Калейдоскоп Брюстера - страница 19



– А сала не хотите? Гляньте, какое сало! Объедение!

Я глянул.

– А-а-а! Давайте грамм триста! Нет, – четыреста!

Сзади меня тихонько трогает за руку девушка лет двадцати пяти.

– Скажите, а это прямо вот так можно есть?

– Ну, да. Берете горбушку черного хлеба, чеснок… Позвольте, вы сало что ли никогда не ели?!

– Нет, никогда.

– Барышня, ну как же так, ну что же это такое!

– Так вы рекомендуете?

Я отхожу от палатки и слышу, как она говорит продавщице:

– Мне этого… сала… пожалуйста, только немножко – на пробу!

(Москва, улица, ХХI век)

Дурак

Полтора десятка лет прожил в пятиэтажке.

Сегодня еду в маршрутке, рядом сидят два подростка, лет по шестнадцати. Обсуждают какую-то компьютерную стрелялку. Потом через муть в моей голове пробивается новая тема – про какой-то дом, в котором, видимо, живут состоятельные люди. Какая-то охрана, негр…

И вдруг тот, который поменьше ростом, говорит:

– Ну уж, наверное, там живут люди поумнее, чем в пятиэтажках!

(Москва, попутчики, ХХI век)

В маршрутке

Сосед напротив – лет шестидесяти. Голос такой громкий, что по мобильнику ничего не слышно.

– Вчера был в Гжели, комары – маленькие, но такие злые! А у нас в Сургуте – здоровенные! Но добрые.

– Слушайте, раньше метро было – пятак, а теперь – 26 рублей! Это ж в 420 раз подорожало!

Он замолчал на минуту. Потом сказал, растягивая слова:

– Д-а-а-а. Раньше были времена, а теперь – моменты!

(Москва, попутчик, ХХI век)

Сны о России

Главная площадь в маленьком европейском городке. Ратуша, кафе посередине. Напротив – эстрада. Мы только что отыграли концерт, и наш финансист расплачивается с гитаристом, который договорился играть с нами летний сезон. А уже – осень, и он и так протянул с нами слишком долго.

– Ты не останешься?

– Нет, извините, ребята.

Мы наняли его за половину заработанных денег. Он берет пачку – почему-то игральных карт и пересчитывает:

– Окей, десять тысяч долларов. Пока, ребята!

Мы с грустью смотрим, как он забирает свои манатки и уходит, не оглядываясь.
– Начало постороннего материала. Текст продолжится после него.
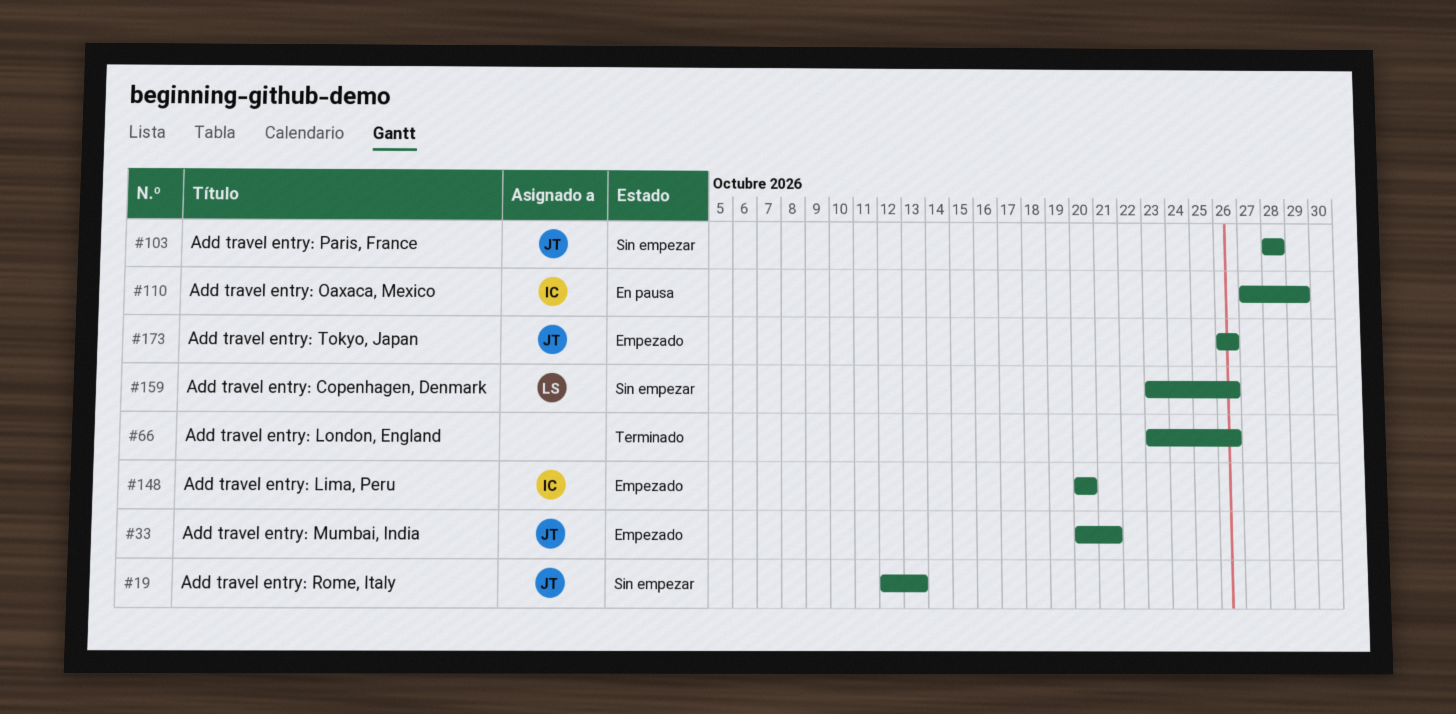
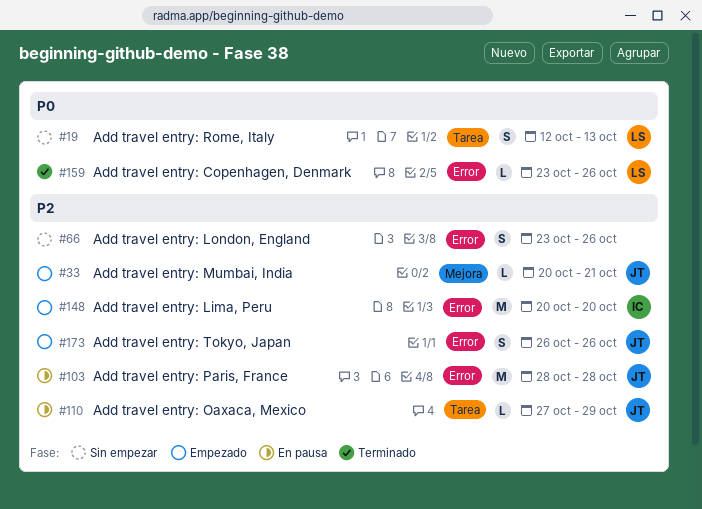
#19, owner: JT -> LS
#66, status: Terminado -> Sin empezar
#103, status: Sin empezar -> En pausa
#110, owner: IC -> JT
#159, status: Sin empezar -> Terminado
Вдруг я замечаю, что прямо рядом со сценой примостился странный парень в сером плаще на пару размеров больше, чем надо. У него длинный нос и жесткие усы, как у запорожца.
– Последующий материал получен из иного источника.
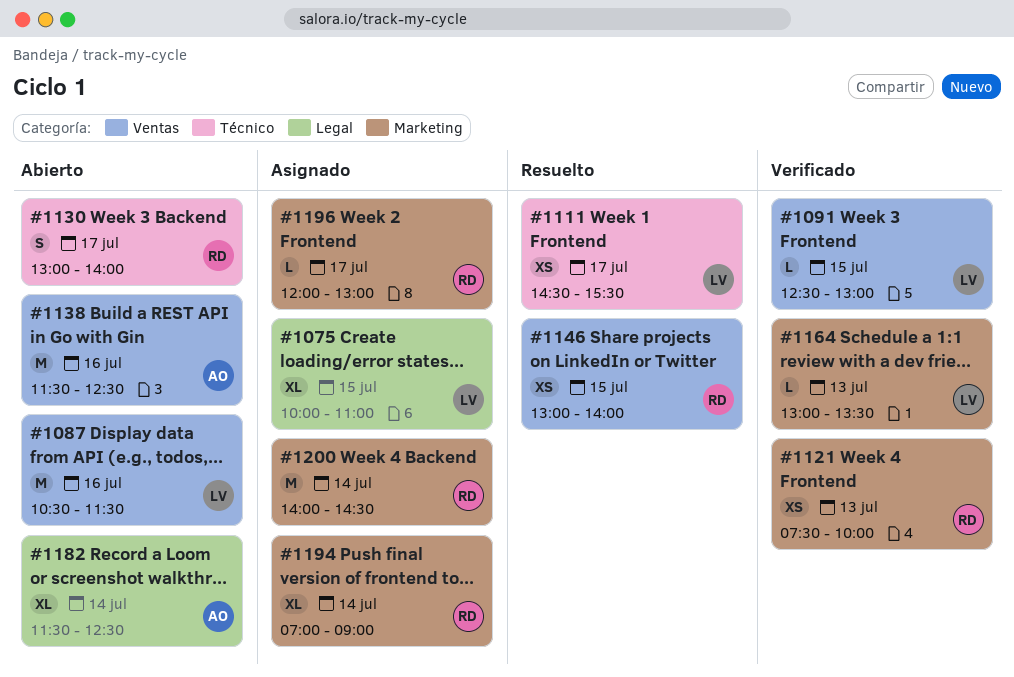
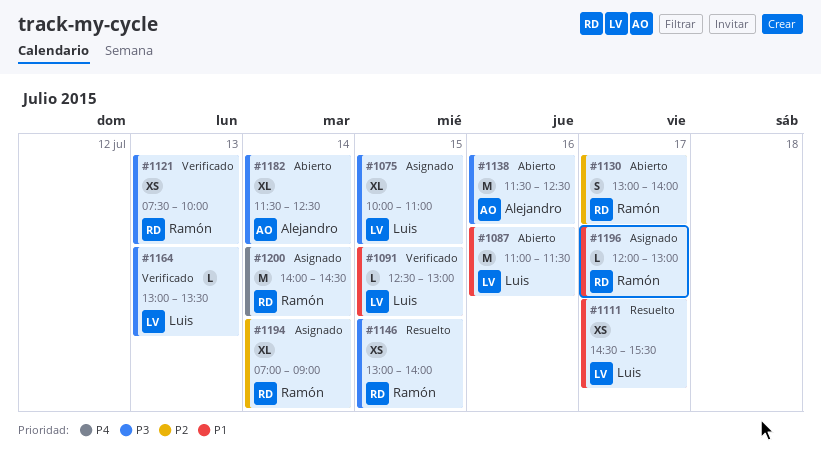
#1087, begins: 10:30 -> 11:00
– А ты – не играешь на гитаре? – неожиданно спрашиваю я его.

Парень улыбается, переходит площадь и скрывается за стеклянными дверями какого-то офиса.

Вечер. Часы на башне пробивают шесть. Мы сидим, развалившись, за круглым столиком и потягиваем пиво.

– Что делаем дальше, ребята?

Краем глаза я вижу, как из стеклянного офиса выходит парень в плаще и идет прямо к сцене. Наши помощники возятся там с аппаратурой.

Он берет гитару и говорит о чем-то с ребятами. Потом подходит к микрофону, подстраивает гитару и начинает играть.

Мы замираем, и сердца наши перестают биться. Да, сразу понятно – он не великий гитарист, но он… он… Боже! Я немею и не могу оторваться от его игры.

Когда он заканчивает, мы орем:

– Парень! Браво! Кто ты, как тебя зовут?

– Меня зовут – Фрэнк Заппа!

– Здорово! А мы – Grand Funk Railroad!!!

Мы вскакиваем, поднимаем бокалы и пьем за здоровье усатого парня в сером плаще…

Сегодня Фрэнку Заппе исполнилось бы 70 лет.

(сны, рок-музыка, ХХI век)

Видения

Скажем, был на Монмартре. Потом приезжаешь в Торжок. Попил пивка, зашел в магазин, вышел на набережную, погулял. Вернулся в гостиницу, поспал, встал, съел холодца. Вечером выходишь – батюшки! Где я? Все кругом – родное, неуловимое. Только язык другой.